5) Eat a healthy diet: Traveling often throws off routines, including dietary habits. But I make a point to try to maintain a healthy diet even when I'm away from home. In particular, I try to eat fruits or veggies with every meal, avoid fried foods and saturated fat, avoid drinks with calories (including juice), and don't go crazy with the dessert. I also limit alcohol to one drink, at most.
6) When traveling outside of the U.S. and Europe, be mindful of food-borne illness. In many parts of the world, it's a good idea to stick with bottled water, avoid drinks with ice, and avoid uncooked or unpeeled produce. Pick up a travel book from the library or do a little on-line research ahead of time to identify any recommended food restrictions for your destination.

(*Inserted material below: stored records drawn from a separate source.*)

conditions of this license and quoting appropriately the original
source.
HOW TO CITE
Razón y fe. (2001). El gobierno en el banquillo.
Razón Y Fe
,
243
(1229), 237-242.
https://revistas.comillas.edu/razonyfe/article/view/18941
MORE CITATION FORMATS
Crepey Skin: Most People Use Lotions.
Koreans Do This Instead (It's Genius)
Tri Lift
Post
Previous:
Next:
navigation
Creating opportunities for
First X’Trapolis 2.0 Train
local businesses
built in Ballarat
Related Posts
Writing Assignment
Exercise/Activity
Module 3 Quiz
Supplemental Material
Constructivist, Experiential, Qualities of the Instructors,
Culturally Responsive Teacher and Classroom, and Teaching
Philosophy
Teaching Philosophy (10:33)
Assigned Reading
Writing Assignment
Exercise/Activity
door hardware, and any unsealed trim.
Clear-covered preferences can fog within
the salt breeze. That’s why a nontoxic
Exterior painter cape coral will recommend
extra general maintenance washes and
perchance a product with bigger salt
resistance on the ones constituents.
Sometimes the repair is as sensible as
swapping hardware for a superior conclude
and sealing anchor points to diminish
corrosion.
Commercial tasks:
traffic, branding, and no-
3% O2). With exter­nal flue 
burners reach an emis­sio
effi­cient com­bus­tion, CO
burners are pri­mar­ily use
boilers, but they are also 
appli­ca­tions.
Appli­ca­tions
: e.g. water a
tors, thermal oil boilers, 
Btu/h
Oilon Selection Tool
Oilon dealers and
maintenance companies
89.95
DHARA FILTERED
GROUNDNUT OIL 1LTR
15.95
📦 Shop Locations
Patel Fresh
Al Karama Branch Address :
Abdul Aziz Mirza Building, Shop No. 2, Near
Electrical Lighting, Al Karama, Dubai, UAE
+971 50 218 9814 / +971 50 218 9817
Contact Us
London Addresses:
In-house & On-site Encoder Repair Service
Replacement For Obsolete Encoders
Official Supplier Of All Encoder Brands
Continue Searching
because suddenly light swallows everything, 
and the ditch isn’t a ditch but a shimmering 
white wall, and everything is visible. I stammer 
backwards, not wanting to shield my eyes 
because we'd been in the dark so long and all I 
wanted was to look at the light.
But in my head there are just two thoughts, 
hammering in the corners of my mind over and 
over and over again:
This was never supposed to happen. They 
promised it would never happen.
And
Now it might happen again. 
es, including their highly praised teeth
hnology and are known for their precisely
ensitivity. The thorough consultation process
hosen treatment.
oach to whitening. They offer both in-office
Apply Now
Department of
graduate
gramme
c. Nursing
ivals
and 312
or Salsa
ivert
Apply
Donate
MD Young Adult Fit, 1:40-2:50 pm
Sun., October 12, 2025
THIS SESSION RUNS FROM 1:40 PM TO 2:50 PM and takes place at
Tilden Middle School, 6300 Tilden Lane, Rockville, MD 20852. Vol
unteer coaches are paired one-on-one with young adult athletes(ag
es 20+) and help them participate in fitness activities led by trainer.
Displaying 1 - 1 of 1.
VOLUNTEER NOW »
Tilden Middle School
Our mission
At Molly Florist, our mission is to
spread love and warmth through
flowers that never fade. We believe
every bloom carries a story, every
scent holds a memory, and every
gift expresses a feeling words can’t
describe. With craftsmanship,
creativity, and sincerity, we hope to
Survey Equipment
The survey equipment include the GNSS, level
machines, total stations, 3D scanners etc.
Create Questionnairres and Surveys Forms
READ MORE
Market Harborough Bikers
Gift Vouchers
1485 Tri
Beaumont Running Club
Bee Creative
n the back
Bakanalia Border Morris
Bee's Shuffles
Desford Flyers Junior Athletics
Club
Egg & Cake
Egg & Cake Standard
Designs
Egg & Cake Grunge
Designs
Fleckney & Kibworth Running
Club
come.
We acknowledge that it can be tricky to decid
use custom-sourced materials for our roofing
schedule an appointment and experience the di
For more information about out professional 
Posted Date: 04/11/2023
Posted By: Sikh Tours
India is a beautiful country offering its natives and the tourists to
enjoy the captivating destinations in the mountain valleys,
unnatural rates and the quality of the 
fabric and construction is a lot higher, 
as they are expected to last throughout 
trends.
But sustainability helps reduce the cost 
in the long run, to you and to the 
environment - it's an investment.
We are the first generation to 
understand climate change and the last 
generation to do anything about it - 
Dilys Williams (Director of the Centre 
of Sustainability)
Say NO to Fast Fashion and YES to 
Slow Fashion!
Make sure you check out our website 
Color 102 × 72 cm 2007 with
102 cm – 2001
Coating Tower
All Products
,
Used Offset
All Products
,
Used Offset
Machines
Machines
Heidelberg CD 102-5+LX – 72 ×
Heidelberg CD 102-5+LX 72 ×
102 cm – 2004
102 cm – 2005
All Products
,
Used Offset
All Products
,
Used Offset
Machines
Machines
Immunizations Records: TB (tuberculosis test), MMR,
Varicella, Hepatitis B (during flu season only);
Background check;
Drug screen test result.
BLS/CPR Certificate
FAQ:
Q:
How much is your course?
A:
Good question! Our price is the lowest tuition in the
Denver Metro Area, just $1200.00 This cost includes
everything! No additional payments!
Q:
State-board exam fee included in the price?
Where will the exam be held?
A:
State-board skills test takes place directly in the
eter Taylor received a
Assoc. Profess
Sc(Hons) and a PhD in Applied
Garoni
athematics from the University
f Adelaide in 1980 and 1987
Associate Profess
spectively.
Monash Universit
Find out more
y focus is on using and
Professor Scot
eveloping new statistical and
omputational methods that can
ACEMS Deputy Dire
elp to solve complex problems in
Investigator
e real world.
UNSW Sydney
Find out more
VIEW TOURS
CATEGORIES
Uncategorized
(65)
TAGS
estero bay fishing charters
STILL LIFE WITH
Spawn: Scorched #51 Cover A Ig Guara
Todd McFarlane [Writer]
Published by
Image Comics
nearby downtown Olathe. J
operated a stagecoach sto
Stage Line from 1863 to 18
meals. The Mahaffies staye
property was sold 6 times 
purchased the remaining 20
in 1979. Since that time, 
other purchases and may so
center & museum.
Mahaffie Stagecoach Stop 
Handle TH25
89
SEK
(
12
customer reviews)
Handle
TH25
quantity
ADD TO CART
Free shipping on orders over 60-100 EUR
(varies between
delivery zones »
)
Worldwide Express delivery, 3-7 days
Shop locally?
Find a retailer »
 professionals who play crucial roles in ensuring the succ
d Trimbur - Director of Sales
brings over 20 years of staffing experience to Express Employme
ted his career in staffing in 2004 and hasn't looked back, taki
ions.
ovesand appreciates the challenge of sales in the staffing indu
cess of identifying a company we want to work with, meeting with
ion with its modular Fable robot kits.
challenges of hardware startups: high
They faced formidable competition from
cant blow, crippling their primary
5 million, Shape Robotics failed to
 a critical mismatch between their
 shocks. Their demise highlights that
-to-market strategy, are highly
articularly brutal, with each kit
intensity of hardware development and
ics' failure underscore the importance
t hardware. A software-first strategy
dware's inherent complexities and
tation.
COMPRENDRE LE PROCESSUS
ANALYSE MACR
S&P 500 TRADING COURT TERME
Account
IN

7) See a doctor regularly: Preventive care is important for everyone, and even active people aren't immune to common infections and chronic disease. While I don't believe a yearly head-to-toe physical exam is necessary for everyone, regular visits with a trusted primary care physician (usually every one to two years, depending on age, health status, and risk factors) are recommended and are especially important to ensure good health when traveling.
8) Give yourself a day of post-vacation recovery: If possible, I like to return home with at least a day to catch up after being away for vacation. Having a day to do laundry, go grocery shopping, sort through the mail, and prepare for the week ahead, is great for my mental health and make the re-entry process back to reality a lot smoother.